Spoilsports might argue that Nader’s fifty-year record of lefty activism would make him a problematic choice to host a GOP debate. Nichols sidesteps that issue by pointing out that Nader is “neither a Republican nor a Democrat” and, besides, “he knows every issue, and he is on to every dodge that every contender might attempt when it comes to addressing the issues.”
Nichols’s piece, headlined “For a More Substantive Republican Debate, Ask Tougher Questions,” was posted fewer than twelve hours before Megyn Kelly, Chris Wallace, and Bret Baier started questioning the candidates in a manner that both conservatives and liberals found plenty tough.
From Nichols’s post (bolding added):
Republican [and] Democratic presidential [debates] are generally lame.
There are two reasons for this.
First, the candidates tend to stick to talking points…
Second, and far more problematic, is the questioning…[Moderators] don’t want to be accused of being too controlling or too directive, and so they err on the side of being too collaborative — tossing candidates questions that invite boiler-plate answers…
I always believed that Republican debates should be moderated by Gore Vidal and that Democratic debates should be moderated by William F. Buckley…
In the absence of Buckley and Vidal, I have been casting about for a moderator prospect and it seems to me that there is an ideal prospect: Ralph Nader.

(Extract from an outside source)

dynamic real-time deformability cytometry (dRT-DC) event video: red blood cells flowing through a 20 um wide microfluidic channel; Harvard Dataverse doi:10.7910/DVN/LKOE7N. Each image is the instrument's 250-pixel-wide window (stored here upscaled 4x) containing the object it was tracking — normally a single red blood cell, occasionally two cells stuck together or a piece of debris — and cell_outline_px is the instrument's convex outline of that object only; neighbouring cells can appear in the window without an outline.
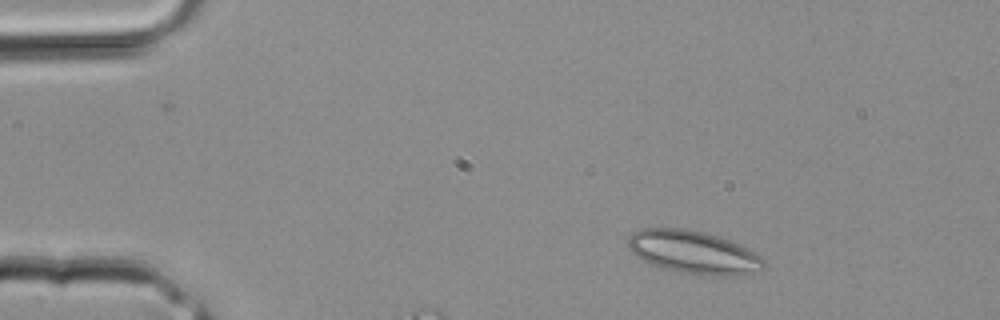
{"species": "common noctule bat (a hibernating species)", "species_latin": "Nyctalus noctula", "temperature_condition": "room temperature", "stored_images_in_passage": 2, "camera_frame_rate_fps": 3000, "um_per_image_px": 0.085, "animal": {"sex": "male", "body_mass_g": 20.4}, "frame": {"image": 1, "passage_image": 2, "time_ms": 0.333, "image_size_px": [1000, 320], "cell_outline_px": [[764, 268], [740, 272], [680, 272], [648, 264], [632, 252], [628, 248], [628, 236], [632, 232], [640, 228], [684, 228], [704, 232], [728, 240], [760, 256], [764, 260]], "centroid_in_image_um": [58.76, 21.35], "position_along_channel_um": 26.2, "area_um2": 32.25}}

Neither a Republican nor a Democrat, Nader could moderate the debates of both parties. He knows every issue, and he is on to every dodge that every contender might attempt when it comes to addressing the issues. His follow-up questions would be epic. He can be gracious and amusing, but Nader takes no prisoners when it comes to demanding that questions be answered…

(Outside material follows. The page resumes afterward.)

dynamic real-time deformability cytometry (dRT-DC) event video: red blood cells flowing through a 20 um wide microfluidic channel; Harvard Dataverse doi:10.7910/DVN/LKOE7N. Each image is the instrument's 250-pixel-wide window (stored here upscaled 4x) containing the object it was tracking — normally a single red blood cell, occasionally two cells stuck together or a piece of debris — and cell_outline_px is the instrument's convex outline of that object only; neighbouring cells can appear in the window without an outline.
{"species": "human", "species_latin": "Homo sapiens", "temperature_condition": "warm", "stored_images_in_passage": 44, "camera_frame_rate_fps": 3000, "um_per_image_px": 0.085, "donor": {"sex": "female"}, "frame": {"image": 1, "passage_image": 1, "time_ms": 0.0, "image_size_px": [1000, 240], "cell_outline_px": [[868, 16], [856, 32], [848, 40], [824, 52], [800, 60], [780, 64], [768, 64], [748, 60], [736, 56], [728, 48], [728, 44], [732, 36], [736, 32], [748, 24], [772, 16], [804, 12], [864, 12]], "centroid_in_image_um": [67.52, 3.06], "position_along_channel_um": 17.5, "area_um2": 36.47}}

…[T]oo many prominent politicians avoid his questions because they know that the questions go to the heart of the matter. Nader’s latest book…reproduces [his] communications to Presidents George W. Bush and Barack Obama on issues ranging from corporate power to special-interest domination of elections and governance to trade policy to the minimum wage to public health concerns to torture to the Iraq War…
…Unfortunately, [the letters] were not answered. And, as such, they offer a jarring history of the unaddressed issues of our time…
Presidents can avoid the discourse. But candidates for the presidency must, at least to some extent, engage in it. And that would be the genius of Ralph Nader as a debate moderator. He would make the engagement matter.
In a Friday tweet, Nichols floated an even more improbable pick than Nader: “Moderator for next GOP debate? I am thinking Rosie O'Donnell.”